0 Replies Latest reply on Jul 15, 2011 11:37 AM by jcstaff

    JMSBridge slow to shutdown during failed state

    jcstaff

      While tracking down the cause to a problem shutting down our JBoss servers, I discovered the following potential issue that -- when avoided -- allowed the JMS Bridge and JBoss server to shutdown within a tolerable amount of time. I am not yet sure of the ramifications, but the adjustment below in the JMSBridgeImpl  FailureHandler seems to fix the issue. (fyi...anyone interested in this thread is likely also interested in the solution in the following discussion thread and fix; unfortunately that patch from Aug2010 is not yet in 2.2.5.GA)

       

      * Environment: JBoss 5.1.0.GA, HornetQ 2.2.5.GA, 2 servers (A-B), 2 JMS Bridges (1 pull, 1 push) from B->A, timeout interval = 2secs

      * Scenario: All running, stop server A, then stop server B

      * Result: Server A stops <= 10secs (and B would too if A were running when B stopped).
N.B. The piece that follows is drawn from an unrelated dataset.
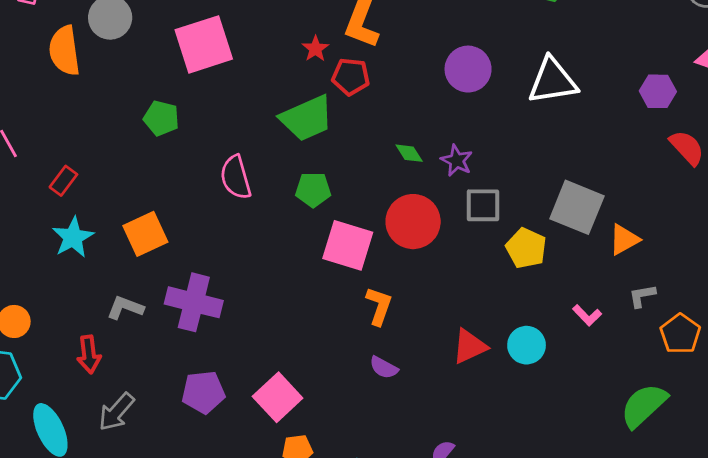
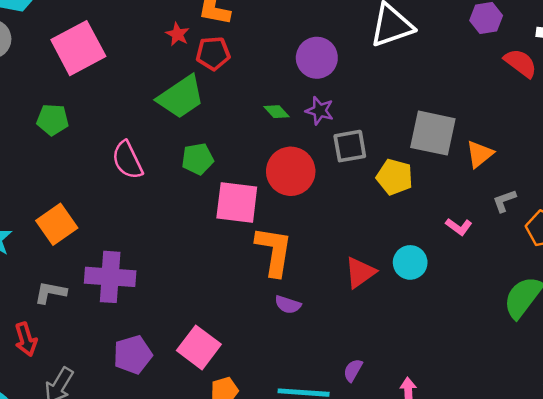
purple circle: (468, 69) -> (317, 58), moved
orange L-shape: (379, 306) -> (274, 251), size x1.5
Server B takes ~2 minutes to stop.

       

      What I observed is that the JMS Bridge was going through a FailureHandler.run()->setupJMSObjectsWithRetry() logic because A was down

       

            while (true && !stopping)

            {

               boolean ok = setupJMSObjects();

       

      and then the server shutdown caused the JMSBridgeImpl.stop() method to be called and set stopping=true.

       

         public synchronized void stop() throws Exception

         {

            stopping = true;

       

       

      The stop() method then waits for the executor to shutdown.

       

      boolean ok = executor.awaitTermination(60, TimeUnit.SECONDS);

       

      Okay so far -- the FailureHandler looks like it breaks from the while loop but then attempts to call the same stop() method

       

               if (!ok)

               {

                  failed();

               }

      ...

            protected void failed()

            {

               // We haven't managed to recreate connections or maxRetries = 0

               JMSBridgeImpl.log.warn("Unable to set up connections, bridge will be stopped");

               try

               {

                  stop();

               }

       

      The problem is that the stop() method is synchronized and is waiting for this task to finish. It seemed to me that this cased the first 60 seconds to timeout before letting the shutdown proceed.

       

      My quick fix was to avoid the second call to the synchronized stop() method during the FailureHandler if the JMSBridge was already shutting down.

       

      failed()

      ...

      if (!stopping) {

         stop();

      }